Listening to music with Jack (or any 8-year-old) is a challenge because they like to hear the same songs over and over and over and over and…
If there’s a song they like, you have to have it on continual repeat. Just try and sneak in one of your favorites and see what happens. The groans, the “this sucks”, the whining, etc etc. I tell Jack “look, let’s listen to one of my songs and see if maybe you’ll like it.” Jack usually makes such a ruckus that I start the song over. Because I couldn’t hear it the first time. Then the groans get louder. So I start it over again. This goes on a few times, and then Jack actually wins. I can’t take it. I put on Avicci again. Not that he isn’t awesome or that his song is one of my favorites. But really. High rotation on every channel, and then constant repeat in my car. I dream of this song. I hear it when I wake up. It starts to haunt you after awhile.

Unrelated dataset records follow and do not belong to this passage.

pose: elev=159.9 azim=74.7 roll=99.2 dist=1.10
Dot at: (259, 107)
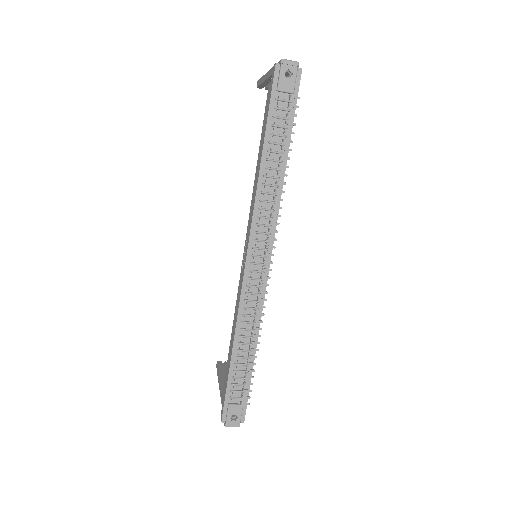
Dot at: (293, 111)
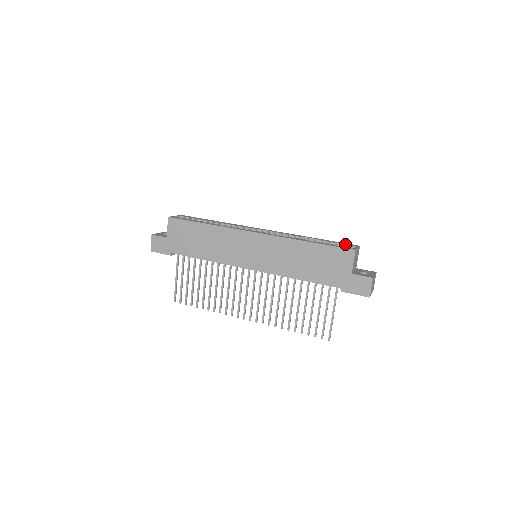
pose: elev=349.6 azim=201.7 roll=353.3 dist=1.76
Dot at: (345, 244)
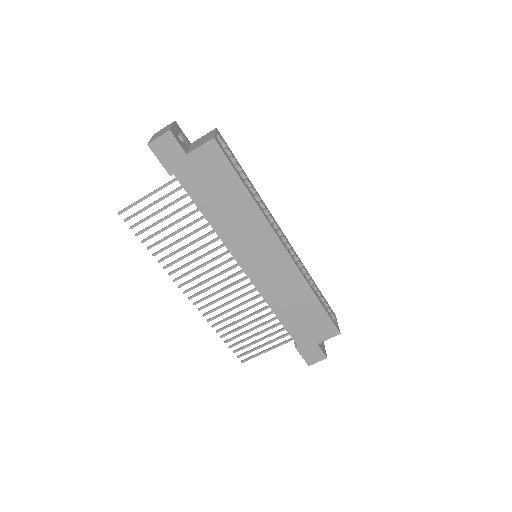
Dot at: (330, 309)
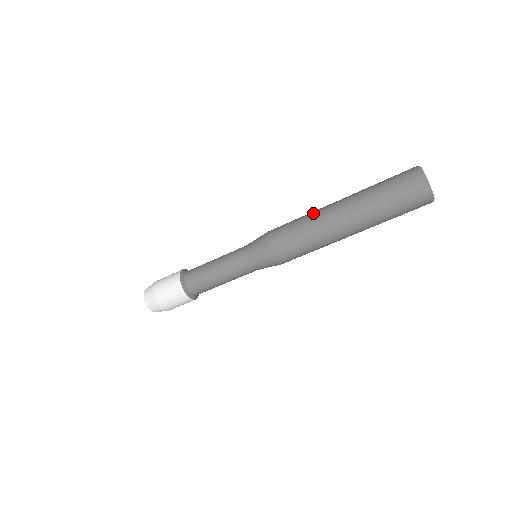
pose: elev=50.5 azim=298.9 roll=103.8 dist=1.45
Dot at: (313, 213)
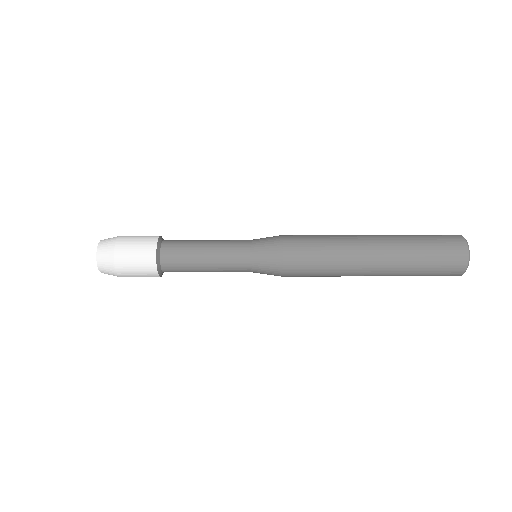
Dot at: occluded
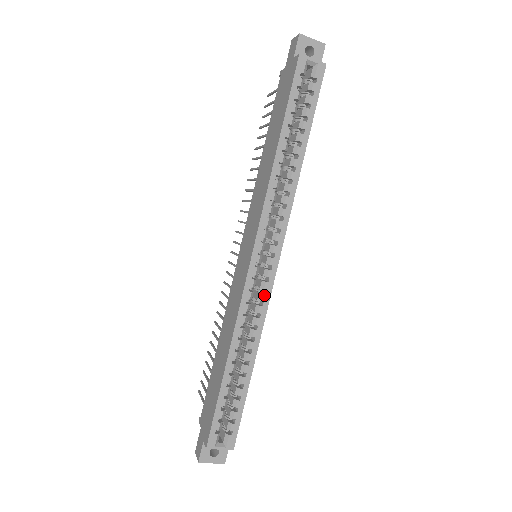
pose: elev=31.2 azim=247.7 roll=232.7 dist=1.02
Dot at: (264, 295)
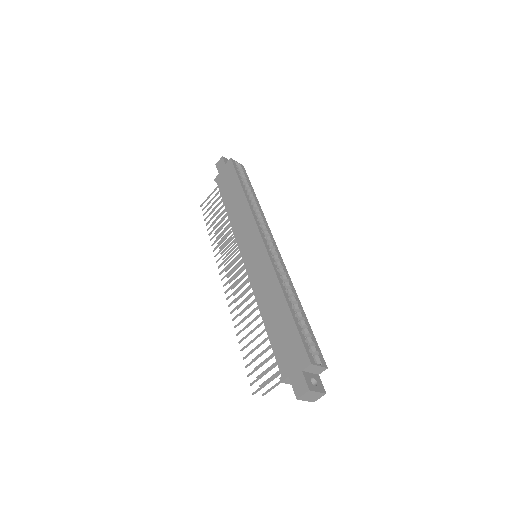
Dot at: (281, 262)
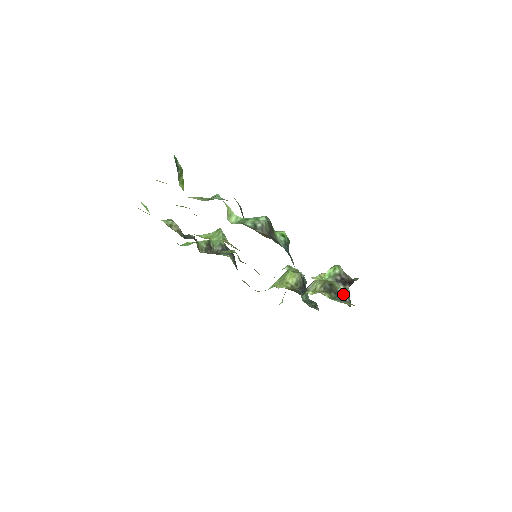
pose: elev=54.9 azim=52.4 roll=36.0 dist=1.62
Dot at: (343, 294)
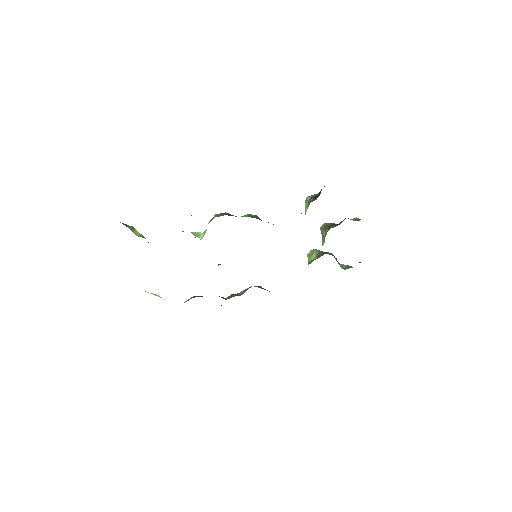
Dot at: occluded
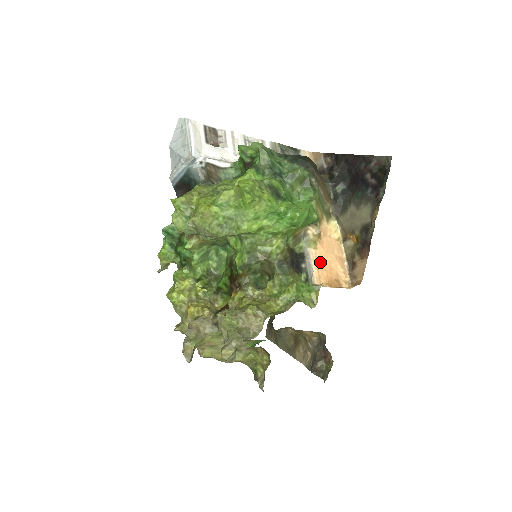
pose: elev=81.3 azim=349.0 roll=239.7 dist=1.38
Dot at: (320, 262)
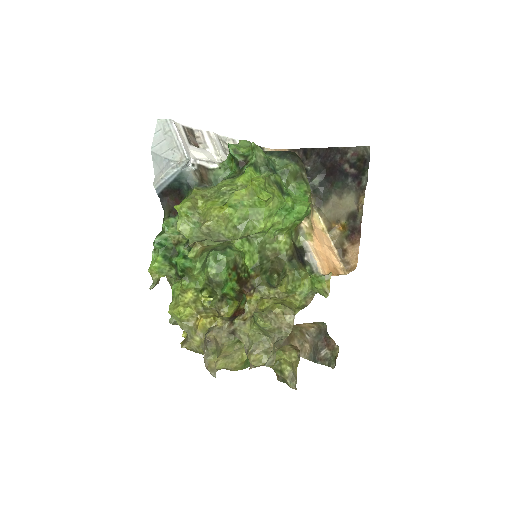
Dot at: (318, 253)
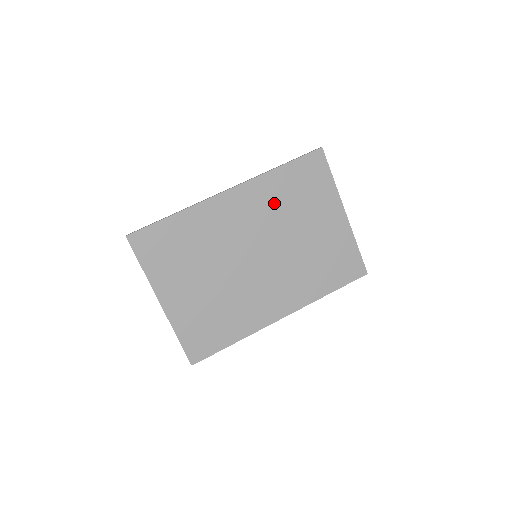
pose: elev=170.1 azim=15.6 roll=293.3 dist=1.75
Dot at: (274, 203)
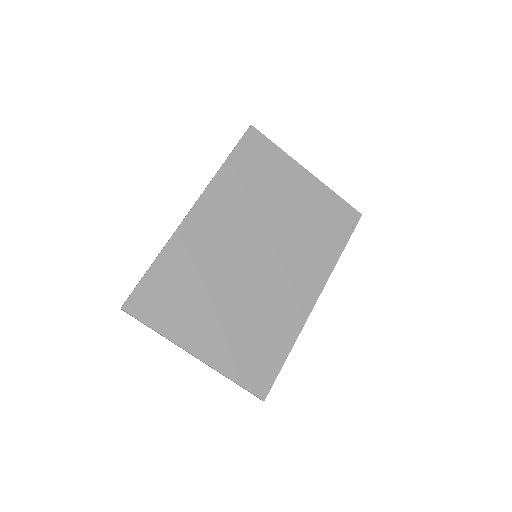
Dot at: (241, 197)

So, in the car today I put on the freaken Avicci, and then skipped ahead to Lenny Kravitz. I was just in the mood people!
me: Jack, listen to this next song. It’s pretty cool. I listened to it when I was in college.
Jack: No one wants to relive the music from the 80’s mom. (he really says this and I really don’t know where he picked this up!)
me: Sigh. Just listen. You might like it. How do you think you got to like all the other songs that you actually like.
Jack: They were good.
me: Just. Listen. (I start the song over because he biotched through the beginning)
Jack: (whine)
me: Listen. It’s saying “it’s not over til it’s over”. Do you know what that means?
Jack: It means its annoying?
me: Listen! For Pete’s sake. Sheesh.
Jack: Who is this anyway?
me: Lenny Kravitz.
Jack: Who? Lenny Crapitz?
me: Knock it off Jack.
Jack: Sorry.
me: So, if you say it’s not over til it’s over, it means don’t give up on…
Jack: (interrupts) Yeah you’ve told me this once or twice or A THOUSAND TIMES.
me: (turning the dial) There. Happy?
Jack: (starts singing the Avicci song)
And I wonder why I’ve been popping Advil like candy this week. Geez.